Крупное румяное лицо Жанны Мари стало пунцовым от едва сдерживаемого смеха. Уголки ее губ подергивались. Это было все, что она могла сделать, чтобы не разразиться хохотом.
Похоже, признание смехотворного мелкого человечка было серьезным! Этот карманный шут делал ей предложение о замужестве! Человек-щепка захотел сделать ее своей женой! А она могла бы ухаживать за ним и носить на плече, как дрессированную обезьянку!
Вот так шутка — грандиозный розыгрыш! Стоит обязательно рассказать об этом Симону Лафлёру! Она представляла, как он откинет назад свою прилизанную голову, раскроет рот во всю ширь и затрясется от беззвучного смеха. Но ей нельзя смеяться — по крайней мере, не сейчас. Сначала нужно выслушать все, что скажет карлик. Пусть распишет всю сладость этого нелепого бонбона[5] прежде, чем она насмешливо раздавит их каблуком.
— Я не смеюсь, — удалось ей проговорить. — Вы удивили меня. Я не думала, не предполагала…
— Это хорошо, мадемуазель, — карлик оборвал ее. — Я не выношу смеха. На арене я заставляю смеяться за деньги. Они платят, чтобы смеяться надо мной. Я всегда заставляю людей смеяться надо мной!
— Но правильно ли я вас поняла, мистер Курбе? Вы предлагаете мне честный брак?
Карлик положил руку на сердце и кивнул.
— Да, мадемуазель, честный. У нас будет все, что нужно. Неделю назад скончался мой дядя, оставив мне крупное имение. У нас будет прислуга, ожидающая приказаний, карета с лошадьми, лучшая еда и вино, время для развлечений. Вы будете превосходной дамой! Я одену ваше прекрасное огромное тело в шелка и кружева! Мадемуазель, вы расцветете, как вишня в июне!

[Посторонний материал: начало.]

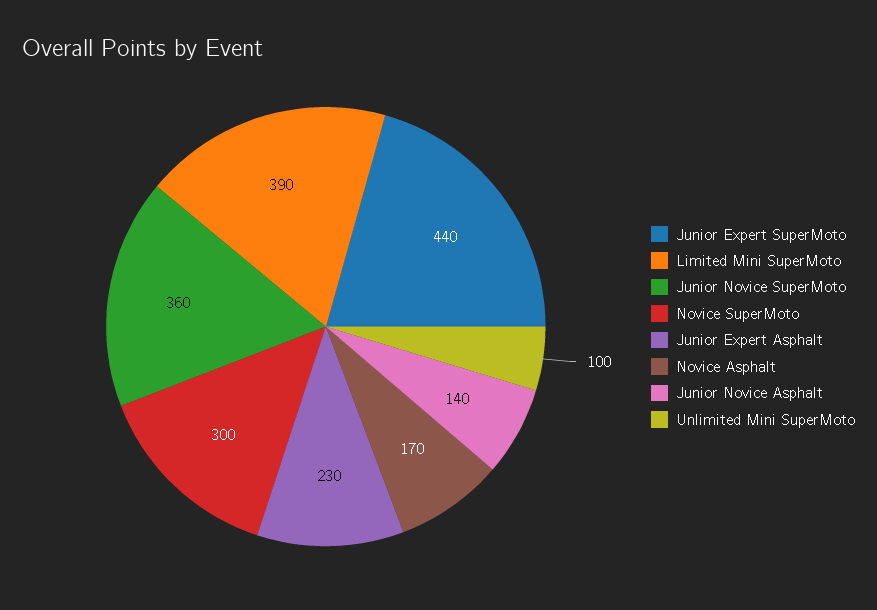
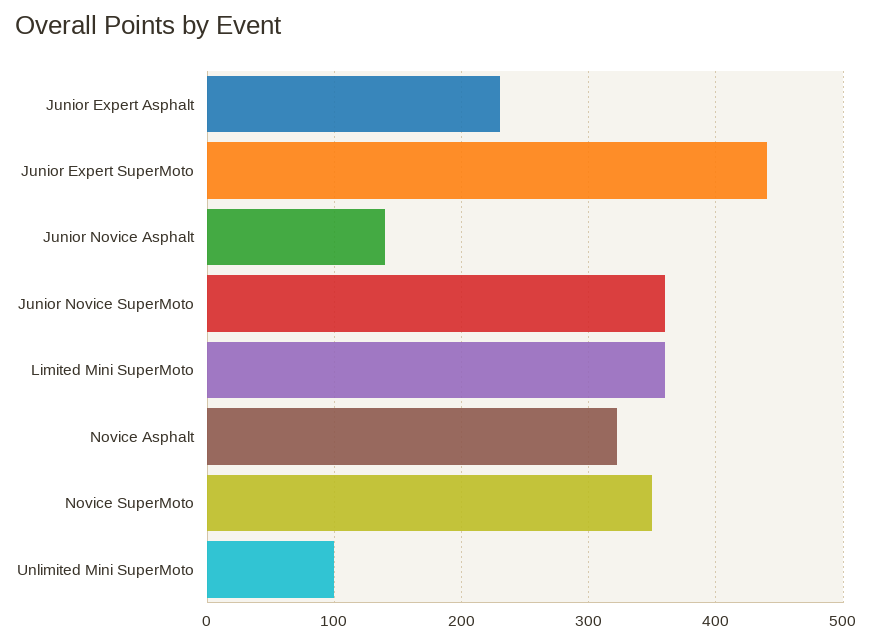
Limited Mini SuperMoto: 390 -> 360
Novice SuperMoto: 300 -> 350
Novice Asphalt: 170 -> 320

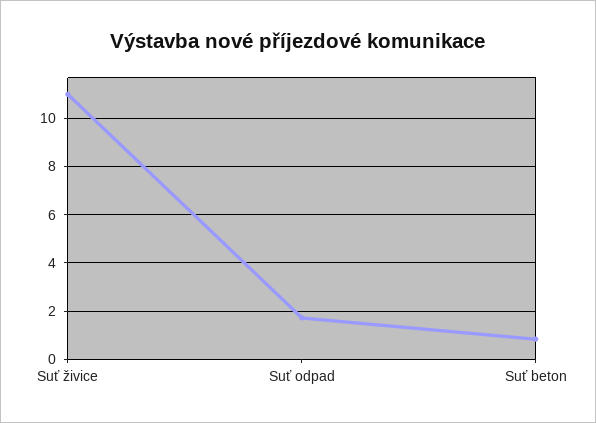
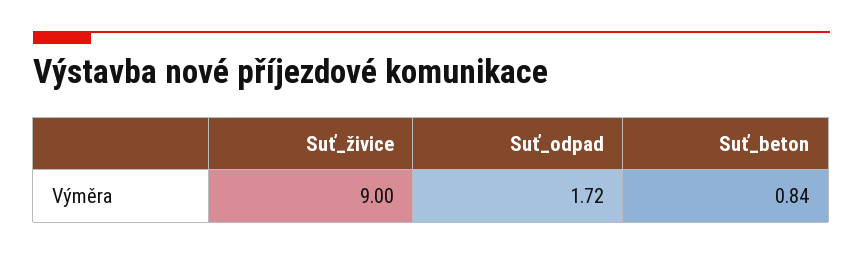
Suť živice: 11 -> 9

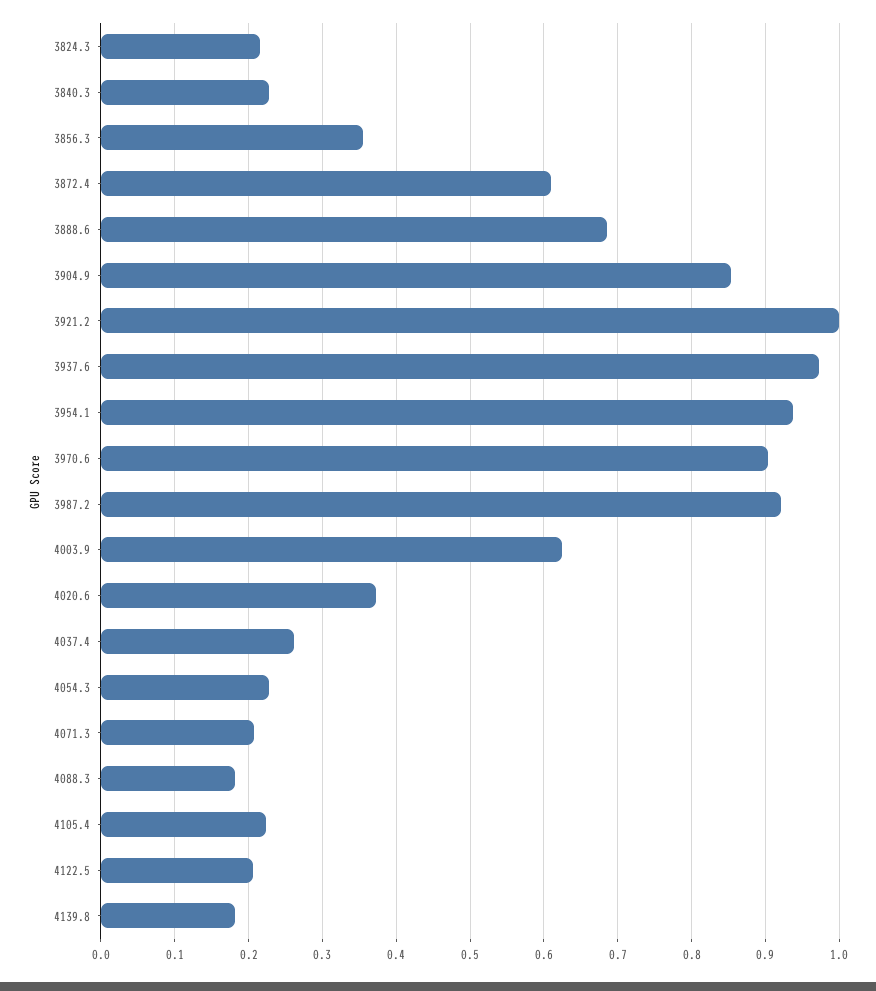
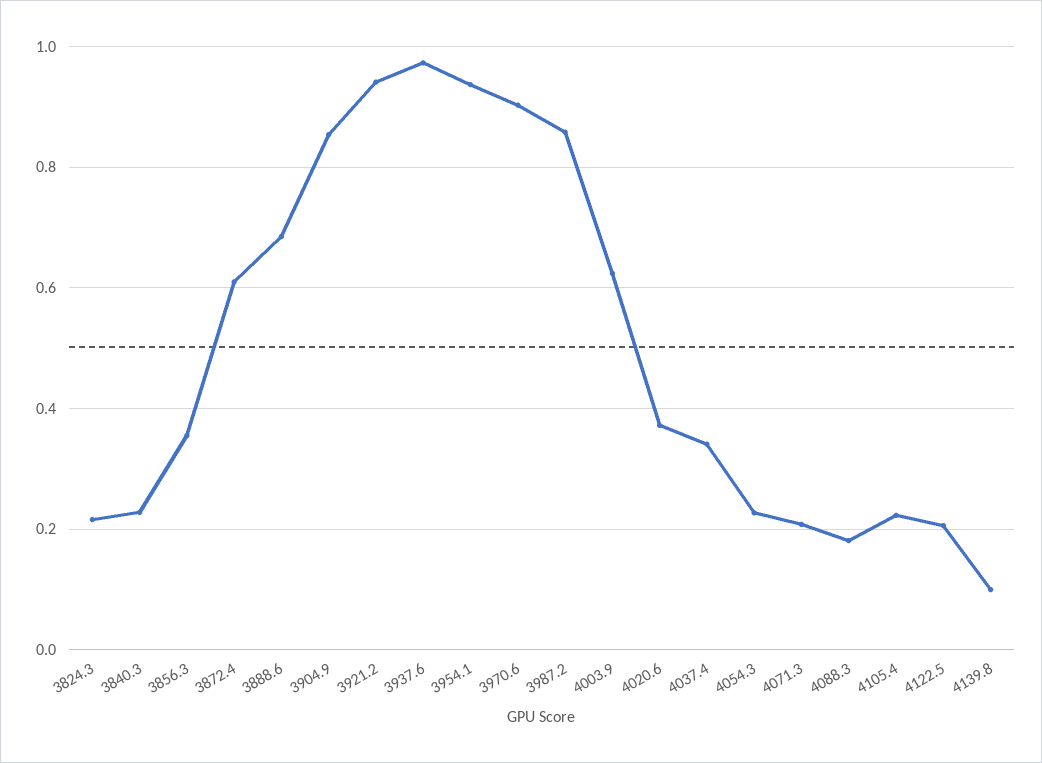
3921.2: 1 -> 0.94
3987.2: 0.92 -> 0.86
4037.4: 0.26 -> 0.34
4139.8: 0.18 -> 0.1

Полные щеки Жанны Мари медленно наливались темной кровью, уголки губ больше не подергивались, глаза слегка сузились. Она долгие годы была наездницей, и это утомило ее. Цирковая жизнь потеряла свой блеск. Она любила Симона Лафлёра, но понимала, что этот Ромео в трико никогда не возьмет в жены бесприданницу.
Слова карлика сплелись в ее голове в дорогую ткань. Она представила себя высокомерной дамой, управляющей своим имением, а потом милого Симона Лафлёра и все предметы роскоши, столь близкие ее сердцу. Симон был бы рад жениться ради имения. А у этих пигмеев ничтожная участь. Они всегда умирают молодыми! И приблизить кончину Жака Курбе ей ничего не стоило. Ладно, она будет самой добротой с бедным маленьким человечком. Но с другой стороны, она же не лишится своей красоты, оплакивая его.
— Вам не будет отказано ни в чем, пока вы будете любить меня, мадемуазель, — закончил карлик. — Каков будет ваш ответ?